Anyone who denies we have a college debt and affordability crisis in this country “has their head buried pretty deep in the sand,” Sen. Elizabeth Warren (D-Mass.) countered during a hearing before the Senate Committee on Health, Education, Labor and Pensions.
Congress is currently weighing reauthorization of the Higher Education Act, which was last authorized in 2008. Since 2007, student debt in the U.S. has tripled, and the number students shouldering debt has grown from 28 million to 44 million.
A recent Brookings Institution study shows that up to 40 percent of students may default on their loans. That same report noted that African-American students who graduate with a bachelor’s degree are five times more likely to default on their loans than their white peers.
“This is really taking a toll on our students,” Ranking Member Patty Murray (D-Wash.) said.
Last week, Senate Democrats released a list of principles outlining their desires for reforming the Higher Education Act. Those principles included improving college affordability, helping underrepresented populations and removing barriers to obtaining higher education. The principles were released in response to a white paper from Alexander’s staff, which offered suggestions on restructuring the loan repayment rate, among other reforms.
On Tuesday, Alexander suggested that a way to make college more affordable without appropriating more taxpayer money is to simplify the grant programs, as well as the FAFSA approval process. While Democrats agree those reforms are needed, a handful at the hearing said that Congress needs to go a step further financially to help minority populations obtain higher education.
Alexander asked Sandy Baum, a senior fellow at the Urban Institute, where she would devote additional taxpayer dollars if given the chance. The Tennessee Republican asked if she would lower rates for loans, forgive more loans or offer larger or more Pell Grants.
Baum said the U.S. should invest more money in low-income populations. She suggested that some students in higher income brackets receive Pell Grants when lower income students would be more deserving.
During his opening remarks, Alexander noted that 32 percent of American students, those from low-income families, qualify for up to about $5,900 in Pell Grants that they do not have to pay back.
The average tuition at a two-year community college was about $3,600 for the 2017-18 academic year, according to the College Board, while the average at four-year public schools was just under $10,000 for the same school year.

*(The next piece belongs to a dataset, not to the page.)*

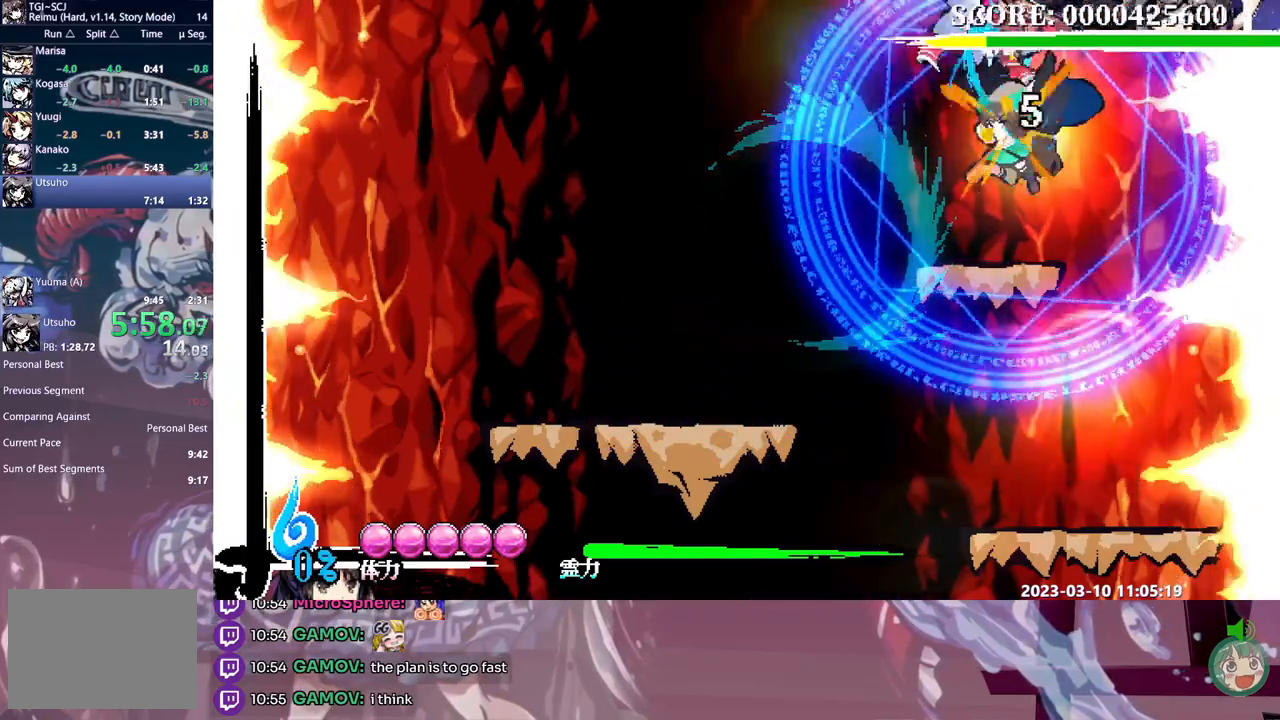
{"dt_ms": 500, "buttons": ["L1", "DPAD_UP"], "events": [[100, "B", "down"], [167, "B", "up"], [250, "B", "down"], [300, "B", "up"], [367, "B", "down"], [450, "B", "up"]]}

Alexander argued that paying for college is “easier” than many think, and that it’s “unfair and untrue” to suggest that for most students college is financially out of reach. Despite this, he added, there is no doubt that college costs are rising, and some students are having difficulty paying back their debt.
Murray suggested that colleges are not doing enough to consider the burden of student loan debt and challenges in landing a good-paying job. States are also investing less in higher education, she said.

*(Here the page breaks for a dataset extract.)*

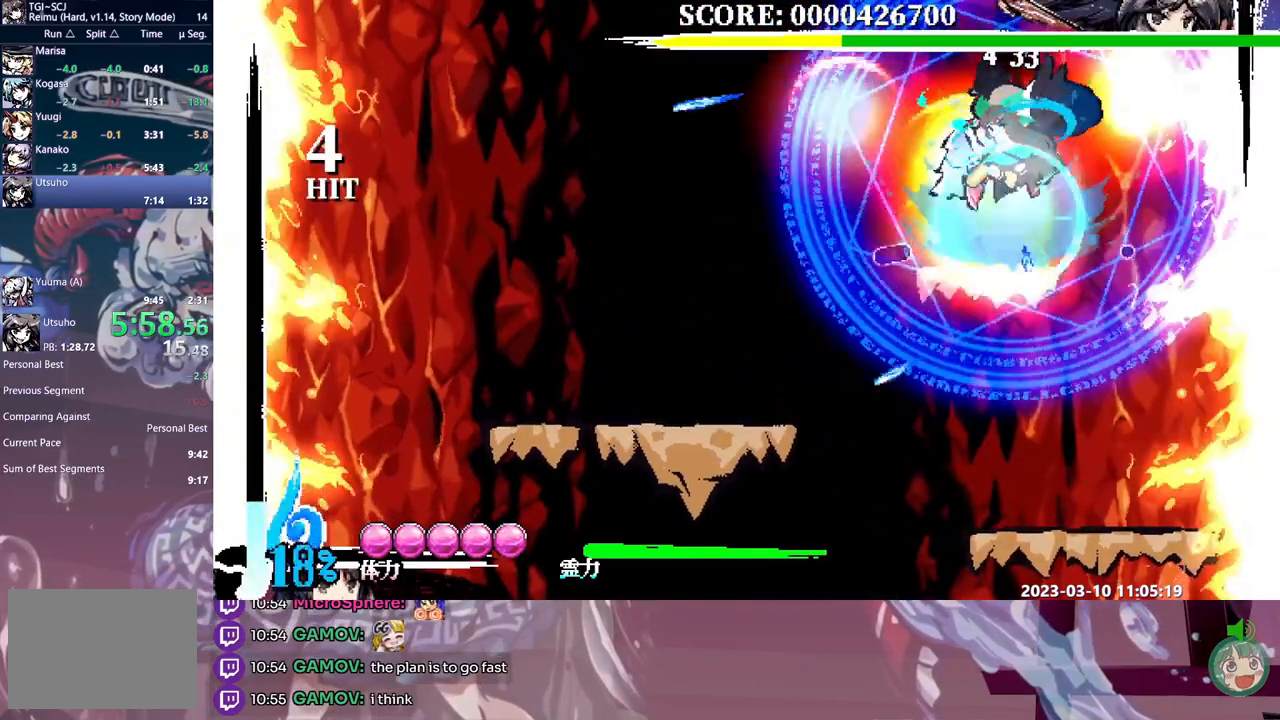
{"dt_ms": 500, "buttons": ["L1", "DPAD_DOWN"], "events": [[17, "DPAD_UP", "up"], [167, "DPAD_DOWN", "down"], [250, "Y", "down"], [317, "Y", "up"], [417, "Y", "down"], [467, "Y", "up"]]}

Zakiya Smith, strategy director for finance and federal policy at the Lumina Foundation, said that not only are many U.S. graduates defaulting on their loans, but many others are quietly making sacrifices in other areas of their lives.
“That message to would-be students, that it can be really, really tough and life-altering to go to college, reduces their likelihood, and their desire, to take on debt, and I think we’re seeing that backlash now,” Smith said. “So we must have really in the next reauthorization something to make sure that debt is affordable, truly affordable, and students don’t have to take on so much debt in the first place.”
Warren pointed to a “particularly alarming statistic” from the Education Department showing that almost half of all black students who took out loans in the 2003-04 academic year have defaulted on their federal student loans.
“We just learned that congressional Republicans could find $1.5 trillion to give away to rich people in corporations, but suddenly there is no money left to invest in people who are trying to get a college education, an investment that not only pays off for the individual but pays off for the whole economy and for the whole country,” Warren said.
Sen. Johnny Isakson (R-Ga.) countered that the GOP tax law is allowing people to pay for tuition that they wouldn’t have been able to otherwise. He cited a recent CNN report on two people from Cincinnati who have taken bonuses resulting from the tax law and used them to pay their children’s tuition.
“There was a reference about what we do with our money,” Isakson said. “Economic policy does make a difference.”